Shared Tables have a four (4) part name: Host/Database/Schema/Tablename (see other entries in the table of contents on Shared Tables for more details on the names of Shared Tables or alternatives for importing them).

Relational Stages in DataStage typically use two (2) parts to identify a particular table. “Server” or “Database” or “DSN” name, and tablename. The Server/DSN/Database name is usually in a dedicated property within the Stage. The Tablename might be in a dedicated property, or it could also be embedded in User Defined SQL. Any of them might be hard coded or established via Job Parameters.

The first thing Metadata Workbench needs to do is to “map” the abstract “Server/Database/DSN” name to a particular “Host” and “Database” combination in the list of Shared Tables. Like any application, DataStage is just pointing to some abstract “string” when trying to find a database. An ODBC DSN, for example, “might” be the name of the database, but it could also just be “myODBCdatabase”, which really points to (in the ODBC definition) a DB2 table called HRMAIN. Even if we use the string HRMAIN in the “Server” property of the Stage, we still need a way to identify the particular host that we are considering for data lineage. This is done via the “Database Alias” link in the “Advanced” tab of the Metadata Workbench.

Go to the Advanced Tab after signing into the Workbench. Perform Automated Services for one of your projects (this could take a long time if it’s the first time you are doing it). When it finishes, click on “Database Alias”. Look carefully at the values there. These are the “strings” that are used in your various Jobs to identify databases. Pick the string that is appropriate for the Stage Type that you are working with and slide your cursor over to the right. The “Add” button will allow you to select the desired host/database combination that this abstract string should connect to.
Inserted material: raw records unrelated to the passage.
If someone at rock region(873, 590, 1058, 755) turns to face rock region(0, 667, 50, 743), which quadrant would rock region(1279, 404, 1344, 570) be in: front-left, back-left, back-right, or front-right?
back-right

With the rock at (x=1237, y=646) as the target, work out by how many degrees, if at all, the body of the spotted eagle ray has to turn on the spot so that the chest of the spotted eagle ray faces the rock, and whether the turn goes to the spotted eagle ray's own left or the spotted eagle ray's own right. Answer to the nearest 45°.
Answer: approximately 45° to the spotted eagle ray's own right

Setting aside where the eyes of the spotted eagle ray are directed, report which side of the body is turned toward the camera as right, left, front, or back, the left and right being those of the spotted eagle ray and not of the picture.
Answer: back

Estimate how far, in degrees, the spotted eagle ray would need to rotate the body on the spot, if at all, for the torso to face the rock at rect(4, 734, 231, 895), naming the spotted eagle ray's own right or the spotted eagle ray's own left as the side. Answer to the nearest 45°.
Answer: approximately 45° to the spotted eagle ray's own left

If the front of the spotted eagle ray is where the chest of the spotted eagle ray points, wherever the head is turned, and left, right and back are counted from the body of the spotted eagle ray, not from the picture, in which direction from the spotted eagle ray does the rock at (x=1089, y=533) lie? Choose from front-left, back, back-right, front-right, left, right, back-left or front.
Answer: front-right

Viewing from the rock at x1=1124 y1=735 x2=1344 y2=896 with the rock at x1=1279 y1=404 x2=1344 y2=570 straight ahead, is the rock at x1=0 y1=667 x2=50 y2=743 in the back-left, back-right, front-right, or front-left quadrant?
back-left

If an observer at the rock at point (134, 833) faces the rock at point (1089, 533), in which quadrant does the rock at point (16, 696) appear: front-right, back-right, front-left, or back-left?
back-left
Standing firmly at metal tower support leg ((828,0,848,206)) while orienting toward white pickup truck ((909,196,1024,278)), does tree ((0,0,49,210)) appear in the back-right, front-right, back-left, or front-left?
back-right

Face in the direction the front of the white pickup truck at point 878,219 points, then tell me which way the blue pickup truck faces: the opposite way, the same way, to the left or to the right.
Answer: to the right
In the example noted above, I might assign the string (alias) myODBCdatabase to the host/database combination of QR2H004/HRMAIN. QR2H0004 with Database HRMAIN must be something I have already imported and is viewable in the left navigation pane of the Workbench, or in the Repository Management tab of the Information Server Web Console.

Save it (button on the lower right).

The next time you perform Automated Services, whenever that Stage type with that particular string (myODBCdatabase) is found, Metadata Workbench will use QR2H004/HRMAIN, combined with the fully qualified tablename* in the Stage, to match to a particular Shared Table that has been imported previously.
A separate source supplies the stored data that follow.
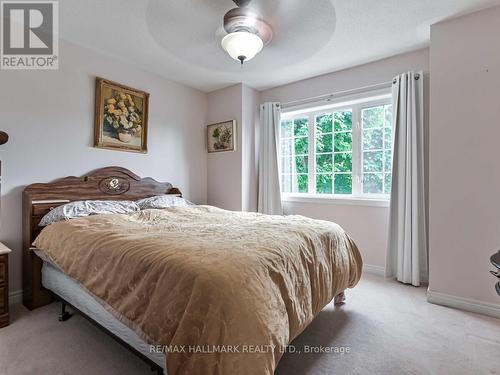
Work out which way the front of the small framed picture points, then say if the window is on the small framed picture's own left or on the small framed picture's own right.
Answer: on the small framed picture's own left

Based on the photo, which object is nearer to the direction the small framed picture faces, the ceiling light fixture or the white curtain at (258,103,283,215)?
the ceiling light fixture

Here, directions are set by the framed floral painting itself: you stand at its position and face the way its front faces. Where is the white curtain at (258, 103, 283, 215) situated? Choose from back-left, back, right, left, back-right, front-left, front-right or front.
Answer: front-left

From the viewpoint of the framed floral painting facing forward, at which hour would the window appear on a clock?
The window is roughly at 11 o'clock from the framed floral painting.

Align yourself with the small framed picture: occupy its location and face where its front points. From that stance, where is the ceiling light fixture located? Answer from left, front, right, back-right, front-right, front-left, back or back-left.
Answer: front-left

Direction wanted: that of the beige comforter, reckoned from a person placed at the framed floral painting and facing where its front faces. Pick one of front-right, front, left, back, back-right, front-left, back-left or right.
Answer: front-right

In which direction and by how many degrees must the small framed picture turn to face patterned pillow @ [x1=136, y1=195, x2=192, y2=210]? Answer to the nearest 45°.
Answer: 0° — it already faces it

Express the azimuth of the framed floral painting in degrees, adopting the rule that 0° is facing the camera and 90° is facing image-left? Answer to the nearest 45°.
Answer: approximately 315°

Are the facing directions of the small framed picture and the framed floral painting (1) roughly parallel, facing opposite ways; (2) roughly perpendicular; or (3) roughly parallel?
roughly perpendicular

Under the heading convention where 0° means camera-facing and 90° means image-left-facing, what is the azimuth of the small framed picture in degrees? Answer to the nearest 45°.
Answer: approximately 45°

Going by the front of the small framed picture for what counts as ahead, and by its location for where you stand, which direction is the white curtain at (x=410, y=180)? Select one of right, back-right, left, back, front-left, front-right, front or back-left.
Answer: left
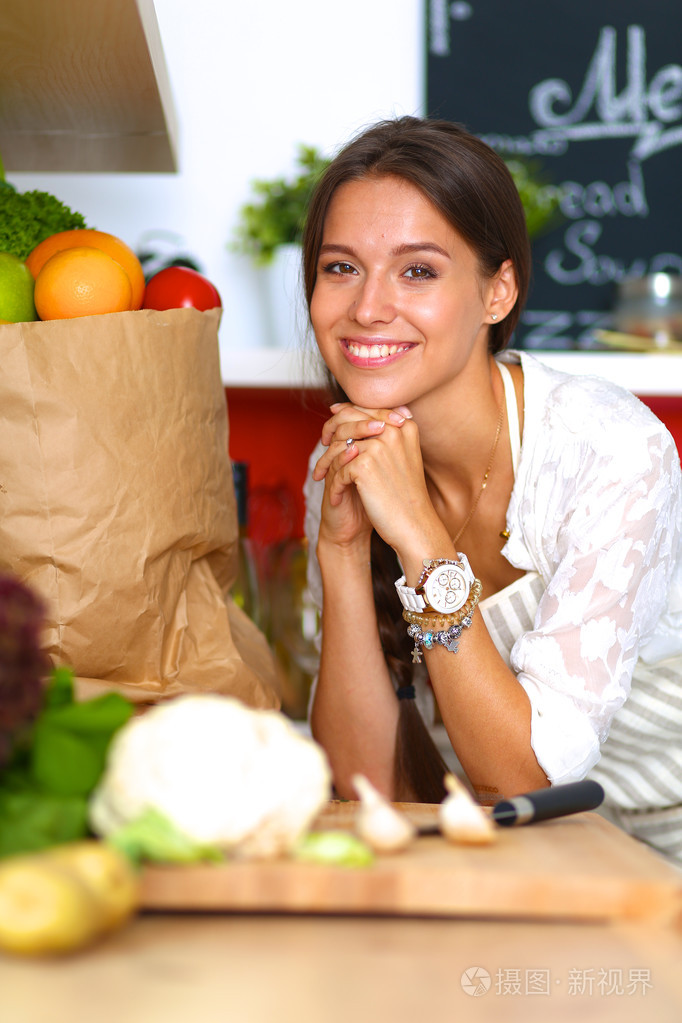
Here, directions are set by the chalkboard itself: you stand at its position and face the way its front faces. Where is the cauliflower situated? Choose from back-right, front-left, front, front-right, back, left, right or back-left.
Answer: front

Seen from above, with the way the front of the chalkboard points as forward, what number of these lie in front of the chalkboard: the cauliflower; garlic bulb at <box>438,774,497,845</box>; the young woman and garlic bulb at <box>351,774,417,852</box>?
4

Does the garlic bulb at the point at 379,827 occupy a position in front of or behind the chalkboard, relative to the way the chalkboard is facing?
in front

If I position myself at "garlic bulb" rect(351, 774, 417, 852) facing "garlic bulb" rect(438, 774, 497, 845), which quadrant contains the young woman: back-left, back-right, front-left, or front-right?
front-left

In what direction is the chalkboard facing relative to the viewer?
toward the camera

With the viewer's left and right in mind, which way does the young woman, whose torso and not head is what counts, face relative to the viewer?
facing the viewer and to the left of the viewer

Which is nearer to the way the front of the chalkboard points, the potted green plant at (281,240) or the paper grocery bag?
the paper grocery bag

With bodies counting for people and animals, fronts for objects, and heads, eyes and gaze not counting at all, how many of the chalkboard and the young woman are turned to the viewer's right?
0

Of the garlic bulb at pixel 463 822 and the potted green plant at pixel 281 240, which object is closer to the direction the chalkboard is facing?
the garlic bulb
[* Note… if your tablename is NOT fully qualified, Metadata Workbench will, for most RDBMS Stage Types, pick up and use the value of the Username in order to identify your table]
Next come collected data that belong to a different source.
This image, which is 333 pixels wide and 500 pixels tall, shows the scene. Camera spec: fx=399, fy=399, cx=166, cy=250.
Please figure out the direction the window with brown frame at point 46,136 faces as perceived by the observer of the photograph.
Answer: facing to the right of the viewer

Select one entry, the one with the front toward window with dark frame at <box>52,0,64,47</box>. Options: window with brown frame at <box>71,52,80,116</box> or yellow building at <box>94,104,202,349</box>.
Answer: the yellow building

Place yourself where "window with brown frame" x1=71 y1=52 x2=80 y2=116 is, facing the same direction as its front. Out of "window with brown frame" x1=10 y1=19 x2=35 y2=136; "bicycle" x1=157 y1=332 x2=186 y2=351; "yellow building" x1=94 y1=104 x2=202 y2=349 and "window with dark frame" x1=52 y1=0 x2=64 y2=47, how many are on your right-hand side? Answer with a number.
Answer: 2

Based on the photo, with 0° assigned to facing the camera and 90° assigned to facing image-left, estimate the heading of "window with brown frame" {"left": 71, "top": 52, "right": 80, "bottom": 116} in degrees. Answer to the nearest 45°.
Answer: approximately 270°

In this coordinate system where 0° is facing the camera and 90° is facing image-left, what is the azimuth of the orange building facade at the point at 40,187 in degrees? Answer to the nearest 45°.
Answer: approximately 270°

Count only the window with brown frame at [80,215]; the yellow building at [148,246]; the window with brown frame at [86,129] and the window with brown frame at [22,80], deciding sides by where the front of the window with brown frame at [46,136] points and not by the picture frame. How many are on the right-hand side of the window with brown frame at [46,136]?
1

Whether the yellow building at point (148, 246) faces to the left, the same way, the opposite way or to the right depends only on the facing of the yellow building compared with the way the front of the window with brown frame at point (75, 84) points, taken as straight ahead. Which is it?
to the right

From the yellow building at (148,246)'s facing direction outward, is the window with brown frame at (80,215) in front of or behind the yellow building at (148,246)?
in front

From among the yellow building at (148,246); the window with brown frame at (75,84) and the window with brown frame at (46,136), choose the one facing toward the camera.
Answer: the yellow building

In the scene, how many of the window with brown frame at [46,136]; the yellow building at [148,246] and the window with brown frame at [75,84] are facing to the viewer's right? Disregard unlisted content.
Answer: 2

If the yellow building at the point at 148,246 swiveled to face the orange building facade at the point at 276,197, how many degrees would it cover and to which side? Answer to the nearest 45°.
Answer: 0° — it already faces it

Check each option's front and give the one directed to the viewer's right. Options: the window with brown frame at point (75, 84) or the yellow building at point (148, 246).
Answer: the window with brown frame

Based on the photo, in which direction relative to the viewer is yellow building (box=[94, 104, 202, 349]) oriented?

Are you using Job Parameters? For Design based lineage, Metadata Workbench is smart, and will use the “default values” of those Job Parameters when finding alias “strings” and also when obtaining the fully qualified (schema.tablename) tablenames to use in the linking.

Are you using $PROJDEF? Run the ProcessEnvVars shell or bat file inside of /IBM/InformationServer/ASBNode/bin to obtain the project definitions for use in this algorithm.

Operational Metadata (a whole separate blog entry is needed to discuss OMD) is used to populate the Job Parameter values from “run time”…otherwise the same rules apply. If you are just starting, get to know lineage w/o worrying about OMD. That’s an advanced topic. Understand how database alias works by performing Automated Services, reviewing the Database Alias page in the Workbench, doing the assignment and running Automated Services again. Once it is complete, go to the actual table using the navigator frame at the left (open the Host tree and find the table) and right mouse and select “data lineage”. If it is a source, select “where does this go to”…..if it is a target, select “where did this come from”…… and validate your results.